No they’d be geniuses because they would cause economic losses to powerful people a lot like how the good Friday agreement came about quite quickly after the IRA broke every office window in the finicial district of London with a truckload of fertiliser. No-one was killed and glaziers rates went up 10 times for a few months. It caused a big disruption to the financial district but most ordinary people weren’t that bothered by it. Actual terrorism, chopping peoples heads off or letting off bombs in the metro doesn’t acheive anything, it just pisses ordinary people off and makes them want the government to bomb you right back.
But who cares if it terrorises? I mean, I care if my tube train seems scarier than last week but I'm irrelevant. If the goal of Islamic terrorists is to have America or Britain change its foreign policy towards Islamic countries, I think that Islamic terrorism has achieved the opposite of that. If the IRA's goal was to change the position of the British government from 'we don't negotiate with terrorists' then the bombs that had a big impact on the financial centre of the UK had the effect of changing that policy. I'm arguing that terrorising normal people only has the effect of turning normal people against your cause, much like the Blitz which was designed to terrorise the population didn't make the British want to surrender to Germany, and when Britain did gain the upper hand, the British public were happy for the British state to visit worse destruction on German cities.
The main effect of terror is destabilisation, which is also what breeds terrorism. Islamic terrorism in Europe turns people against their muslim demographics, and most importantly promotes populism and right-wing politics in general. Those are all pretty auto-destructive things. Some normal reactions to terrorism is to alienate some demographics or to exact revenge on some countries, both of which just create more recruits for the terrorist. It makes sense if you don't take that universal-islamic-state narrative too seriously.

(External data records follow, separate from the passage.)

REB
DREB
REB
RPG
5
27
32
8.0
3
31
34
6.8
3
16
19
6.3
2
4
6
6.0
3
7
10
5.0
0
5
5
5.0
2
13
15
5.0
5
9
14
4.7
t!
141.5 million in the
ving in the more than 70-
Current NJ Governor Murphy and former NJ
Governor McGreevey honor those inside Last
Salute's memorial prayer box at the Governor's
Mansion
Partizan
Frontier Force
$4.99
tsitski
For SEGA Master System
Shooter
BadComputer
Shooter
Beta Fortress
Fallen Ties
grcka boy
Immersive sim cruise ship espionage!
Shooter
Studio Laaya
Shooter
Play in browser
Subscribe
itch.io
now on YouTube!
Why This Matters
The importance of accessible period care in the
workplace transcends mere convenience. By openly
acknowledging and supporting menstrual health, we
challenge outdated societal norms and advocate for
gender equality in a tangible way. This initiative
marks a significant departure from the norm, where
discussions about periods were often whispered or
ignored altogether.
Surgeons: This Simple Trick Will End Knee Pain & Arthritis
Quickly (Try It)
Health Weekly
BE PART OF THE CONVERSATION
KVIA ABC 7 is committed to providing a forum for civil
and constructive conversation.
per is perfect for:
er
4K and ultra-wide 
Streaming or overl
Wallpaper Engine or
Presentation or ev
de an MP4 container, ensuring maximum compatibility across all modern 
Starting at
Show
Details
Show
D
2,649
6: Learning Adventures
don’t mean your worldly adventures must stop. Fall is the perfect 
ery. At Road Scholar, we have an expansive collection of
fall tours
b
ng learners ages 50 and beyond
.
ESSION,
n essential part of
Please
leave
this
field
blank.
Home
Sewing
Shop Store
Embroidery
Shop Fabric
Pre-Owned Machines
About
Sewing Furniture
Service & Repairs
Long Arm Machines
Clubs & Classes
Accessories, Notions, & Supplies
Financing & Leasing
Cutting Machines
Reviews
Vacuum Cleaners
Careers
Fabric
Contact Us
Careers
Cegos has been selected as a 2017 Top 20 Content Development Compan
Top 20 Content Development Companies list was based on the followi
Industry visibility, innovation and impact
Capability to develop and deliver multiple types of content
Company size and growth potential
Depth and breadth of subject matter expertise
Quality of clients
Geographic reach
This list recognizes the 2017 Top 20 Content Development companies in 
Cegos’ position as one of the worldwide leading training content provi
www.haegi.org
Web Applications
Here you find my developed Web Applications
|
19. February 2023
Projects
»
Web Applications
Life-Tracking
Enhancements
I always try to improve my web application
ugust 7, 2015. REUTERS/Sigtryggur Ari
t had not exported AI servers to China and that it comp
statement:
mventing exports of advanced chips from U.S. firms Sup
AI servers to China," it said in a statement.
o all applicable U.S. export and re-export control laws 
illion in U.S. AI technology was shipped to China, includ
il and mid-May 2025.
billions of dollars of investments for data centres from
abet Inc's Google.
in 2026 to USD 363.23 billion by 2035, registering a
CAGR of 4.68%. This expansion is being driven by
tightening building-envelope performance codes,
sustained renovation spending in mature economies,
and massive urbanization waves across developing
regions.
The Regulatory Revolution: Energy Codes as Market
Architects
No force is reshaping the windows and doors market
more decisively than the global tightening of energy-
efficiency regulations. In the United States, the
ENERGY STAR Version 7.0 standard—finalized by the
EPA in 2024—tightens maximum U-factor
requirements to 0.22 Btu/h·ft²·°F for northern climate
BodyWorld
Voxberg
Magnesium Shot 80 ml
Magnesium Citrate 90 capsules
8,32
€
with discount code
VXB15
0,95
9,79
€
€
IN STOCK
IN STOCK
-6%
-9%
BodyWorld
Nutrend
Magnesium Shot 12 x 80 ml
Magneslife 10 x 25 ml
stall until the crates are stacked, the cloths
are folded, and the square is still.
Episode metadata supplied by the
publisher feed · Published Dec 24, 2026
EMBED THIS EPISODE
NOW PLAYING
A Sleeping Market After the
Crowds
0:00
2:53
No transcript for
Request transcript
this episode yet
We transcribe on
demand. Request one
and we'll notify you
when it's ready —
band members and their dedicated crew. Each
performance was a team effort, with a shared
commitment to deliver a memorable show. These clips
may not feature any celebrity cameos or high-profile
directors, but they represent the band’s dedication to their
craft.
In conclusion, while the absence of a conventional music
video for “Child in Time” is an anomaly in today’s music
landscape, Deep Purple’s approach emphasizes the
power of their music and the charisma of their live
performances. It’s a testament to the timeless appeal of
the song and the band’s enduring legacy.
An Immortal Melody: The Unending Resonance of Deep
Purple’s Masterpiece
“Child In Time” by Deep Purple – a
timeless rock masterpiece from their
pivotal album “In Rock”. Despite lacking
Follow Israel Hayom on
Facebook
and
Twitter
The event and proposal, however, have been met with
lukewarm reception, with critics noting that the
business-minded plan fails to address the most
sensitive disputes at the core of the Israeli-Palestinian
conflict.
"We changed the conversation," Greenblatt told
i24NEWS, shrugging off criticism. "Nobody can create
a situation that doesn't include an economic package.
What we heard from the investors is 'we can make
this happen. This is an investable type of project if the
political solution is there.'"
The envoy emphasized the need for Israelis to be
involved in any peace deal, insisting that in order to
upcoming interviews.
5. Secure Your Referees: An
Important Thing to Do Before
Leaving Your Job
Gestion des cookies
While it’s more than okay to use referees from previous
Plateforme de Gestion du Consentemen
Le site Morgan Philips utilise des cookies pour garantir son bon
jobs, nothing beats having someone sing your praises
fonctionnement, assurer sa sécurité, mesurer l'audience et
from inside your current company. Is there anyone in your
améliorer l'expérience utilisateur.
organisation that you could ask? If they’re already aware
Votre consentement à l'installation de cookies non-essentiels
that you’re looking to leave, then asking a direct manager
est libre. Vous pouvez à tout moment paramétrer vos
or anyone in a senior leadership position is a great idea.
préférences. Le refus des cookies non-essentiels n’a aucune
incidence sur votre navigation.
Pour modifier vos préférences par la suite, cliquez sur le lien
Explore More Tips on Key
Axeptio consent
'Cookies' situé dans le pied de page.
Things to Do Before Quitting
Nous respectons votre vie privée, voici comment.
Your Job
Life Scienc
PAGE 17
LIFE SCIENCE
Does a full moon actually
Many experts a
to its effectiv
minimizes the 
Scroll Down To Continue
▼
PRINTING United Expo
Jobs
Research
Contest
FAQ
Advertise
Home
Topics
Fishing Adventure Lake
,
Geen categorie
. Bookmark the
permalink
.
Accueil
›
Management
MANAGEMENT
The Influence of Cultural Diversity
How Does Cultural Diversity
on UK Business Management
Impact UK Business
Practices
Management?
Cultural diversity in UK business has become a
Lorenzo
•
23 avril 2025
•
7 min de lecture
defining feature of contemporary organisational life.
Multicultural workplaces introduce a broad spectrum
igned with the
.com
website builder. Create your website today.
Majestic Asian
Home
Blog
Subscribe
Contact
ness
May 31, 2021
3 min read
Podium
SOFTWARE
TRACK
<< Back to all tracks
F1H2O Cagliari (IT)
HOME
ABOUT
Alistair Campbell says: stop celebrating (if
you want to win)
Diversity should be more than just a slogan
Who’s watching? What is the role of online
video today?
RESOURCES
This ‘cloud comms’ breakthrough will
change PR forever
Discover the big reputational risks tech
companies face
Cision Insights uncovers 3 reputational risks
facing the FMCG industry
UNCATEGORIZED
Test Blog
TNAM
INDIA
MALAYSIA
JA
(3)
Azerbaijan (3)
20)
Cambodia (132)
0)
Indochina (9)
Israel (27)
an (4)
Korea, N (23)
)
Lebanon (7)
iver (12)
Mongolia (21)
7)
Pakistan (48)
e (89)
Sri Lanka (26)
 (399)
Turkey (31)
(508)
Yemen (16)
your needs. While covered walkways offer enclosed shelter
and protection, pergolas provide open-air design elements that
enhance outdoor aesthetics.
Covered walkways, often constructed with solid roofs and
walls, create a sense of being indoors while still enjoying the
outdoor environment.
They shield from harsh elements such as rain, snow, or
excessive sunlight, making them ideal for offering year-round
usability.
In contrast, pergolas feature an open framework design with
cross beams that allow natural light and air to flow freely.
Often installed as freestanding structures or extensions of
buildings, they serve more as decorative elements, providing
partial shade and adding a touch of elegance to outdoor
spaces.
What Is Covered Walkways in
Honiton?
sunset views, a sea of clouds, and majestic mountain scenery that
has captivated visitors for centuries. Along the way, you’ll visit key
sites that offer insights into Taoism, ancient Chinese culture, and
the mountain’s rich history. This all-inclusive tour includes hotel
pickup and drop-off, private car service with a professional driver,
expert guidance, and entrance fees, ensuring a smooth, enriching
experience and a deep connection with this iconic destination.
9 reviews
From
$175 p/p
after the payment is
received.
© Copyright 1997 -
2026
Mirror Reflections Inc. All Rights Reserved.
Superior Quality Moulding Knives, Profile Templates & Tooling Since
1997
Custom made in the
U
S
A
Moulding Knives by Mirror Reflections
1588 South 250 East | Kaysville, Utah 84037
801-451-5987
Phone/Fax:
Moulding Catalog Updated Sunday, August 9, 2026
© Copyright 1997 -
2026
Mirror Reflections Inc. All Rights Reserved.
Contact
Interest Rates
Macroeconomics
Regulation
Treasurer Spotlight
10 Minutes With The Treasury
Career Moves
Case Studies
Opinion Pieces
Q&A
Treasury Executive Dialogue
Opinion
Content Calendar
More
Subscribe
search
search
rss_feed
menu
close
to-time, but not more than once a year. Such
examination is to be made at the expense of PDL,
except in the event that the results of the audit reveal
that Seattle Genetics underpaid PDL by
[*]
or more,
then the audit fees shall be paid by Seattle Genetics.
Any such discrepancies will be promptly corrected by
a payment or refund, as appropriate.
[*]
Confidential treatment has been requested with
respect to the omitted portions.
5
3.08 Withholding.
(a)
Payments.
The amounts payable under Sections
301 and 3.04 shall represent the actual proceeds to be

You’re right, I misremembered. I’m not saying that the IRA weren’t bad, they killed more people than 9/11, but they learnt that killing random people was bad for PR and adapted thier tactics to economic targets in the 90’s. I’m from London and I lived through the IRA bombing campaign of the 90’s and the various ISIS attacks of the 2000’s. The IRA made me annoyed, angry maybe but not terrorised, they phoned in warnings and thier attacks were mostly inconvenient. The 7/7 suicide bombers were a completely different intent, they were out to kill as many random people as possible, the IRA weren’t by that stage.